Molly at once understood his theory. "You're saying they aren't using weather as a weapon."

"Not primarily," Derek said. "This isn't the war of the worlds. Nothing as grand as that. To these creatures, wherever they may be from, we are as insignificant as mosquitoes."

"You don't go to war with mosquitoes," Neil said.

"Exactly. You just drain the swamp, deny them the environment in which they can thrive, and build your new home on land that no longer supports such annoying bugs. They're engaged in reverse terraforming, making Earth's environment more like that on their home world. The destruction of our civilization is to them an inconsequential side effect of colonization."

To Molly, who believed that life was a gift given with meaning and purpose, the perfect cruelty and monumental horror that Derek was describing could not exist in Creation as she understood it. "No. No, it's not possible."

"Their science and technology are hundreds if not thousands of years more advanced than ours," Derek said. "Literally beyond our comprehension. Instead of decades, perhaps they can remake our world in a year, a month, a week."

If this was true, humankind was indeed the victim of something worse than war, denied even the dignity of enemy status, viewed as cockroaches, as less than cockroaches, as an inconvenient mold to be rinsed out of existence with a purging solution.

When Molly's chest tightened and her breath came less easily than before, when her heart began to race with anxiety, she told herself that her reaction to Derek's premise was not an indication that she recognized the ring of truth in his words. She did not believe that the world was being taken from humanity with such arrogance and with no fear of the consequences. She refused to believe such a thing.

Evidently sensing her innate resistance to his theory, Derek said, "I have proof."

"Proof?" Neil scoffed. "What proof could you possibly have?"

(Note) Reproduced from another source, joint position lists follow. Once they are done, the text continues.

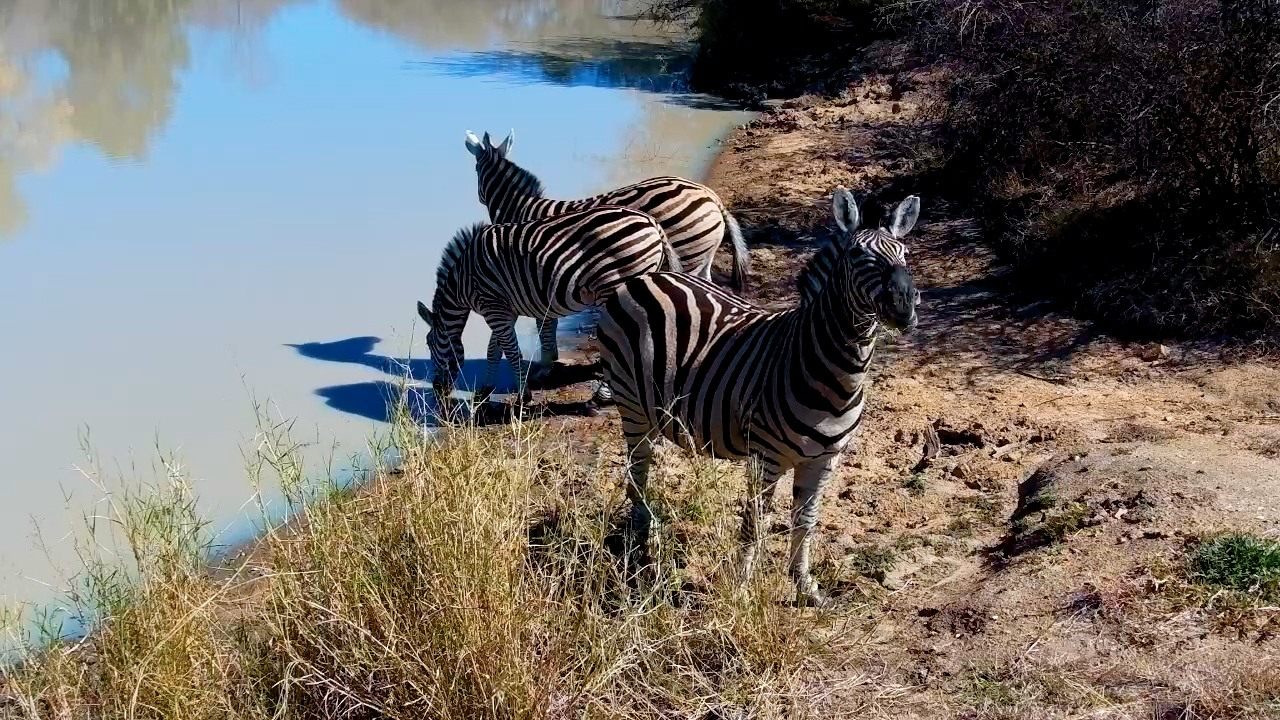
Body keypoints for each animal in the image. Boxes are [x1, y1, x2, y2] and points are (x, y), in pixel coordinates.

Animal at [417, 205, 681, 407]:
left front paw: (523, 396)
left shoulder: (493, 308)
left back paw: (601, 398)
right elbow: (494, 350)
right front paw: (485, 390)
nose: (437, 392)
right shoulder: (504, 311)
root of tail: (651, 222)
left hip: (617, 286)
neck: (463, 282)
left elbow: (511, 352)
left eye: (429, 344)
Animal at [464, 129, 751, 378]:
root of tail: (711, 196)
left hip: (686, 256)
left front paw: (545, 365)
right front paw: (552, 358)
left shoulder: (532, 274)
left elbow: (543, 323)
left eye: (476, 171)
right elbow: (548, 322)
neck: (523, 211)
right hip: (701, 261)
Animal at [596, 187, 921, 606]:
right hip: (631, 405)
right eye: (855, 255)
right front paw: (740, 590)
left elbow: (805, 521)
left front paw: (805, 587)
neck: (831, 371)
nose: (904, 306)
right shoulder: (765, 456)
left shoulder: (825, 459)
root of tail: (650, 276)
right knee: (636, 474)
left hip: (657, 409)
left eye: (905, 254)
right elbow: (755, 522)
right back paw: (641, 551)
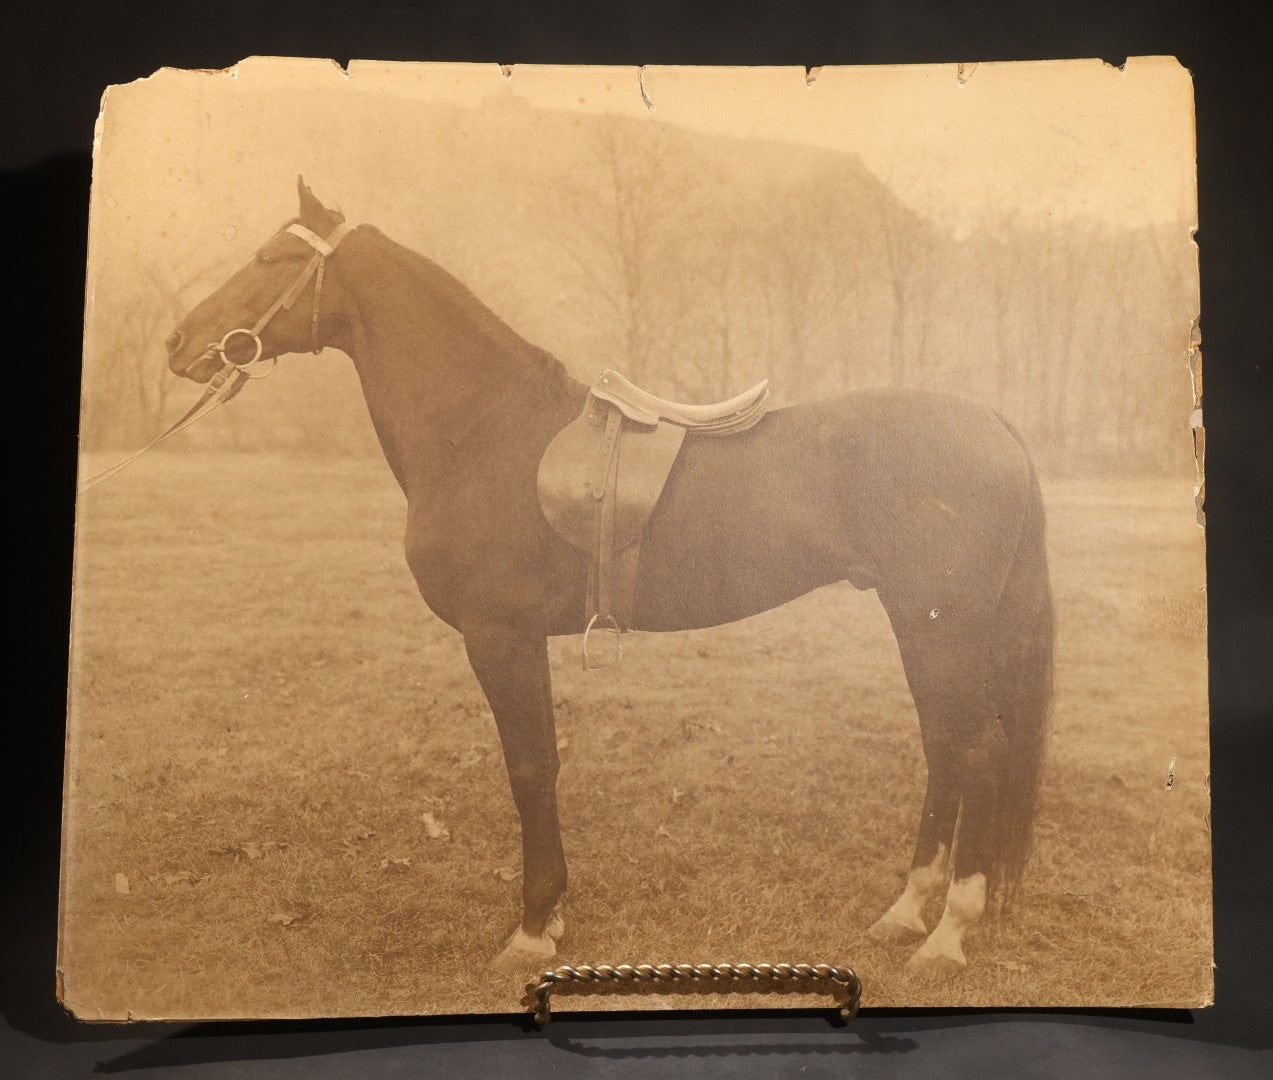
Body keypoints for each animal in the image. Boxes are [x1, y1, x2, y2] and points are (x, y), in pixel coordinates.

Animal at [163, 178, 1054, 977]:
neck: (481, 429)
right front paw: (552, 919)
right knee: (945, 745)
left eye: (271, 258)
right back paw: (905, 911)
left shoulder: (501, 636)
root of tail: (995, 421)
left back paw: (945, 936)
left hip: (938, 622)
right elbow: (544, 764)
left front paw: (531, 929)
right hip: (920, 622)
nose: (178, 343)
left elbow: (529, 769)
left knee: (976, 750)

"If not proof, at least some damn convincing evidence," Derek insisted. "Follow me. I'll show you."

He turned away from them, toward the back of the tavern, but then faced them again without having taken a step.

"Molly, Neil… I'm sharing this out of concern for you. I don't mean to cause you any distress."

"Too late," Molly said.

"You're my friends," Derek continued. "I don't want to see you waste your final hours or days in futile resistance to an inevitable fate."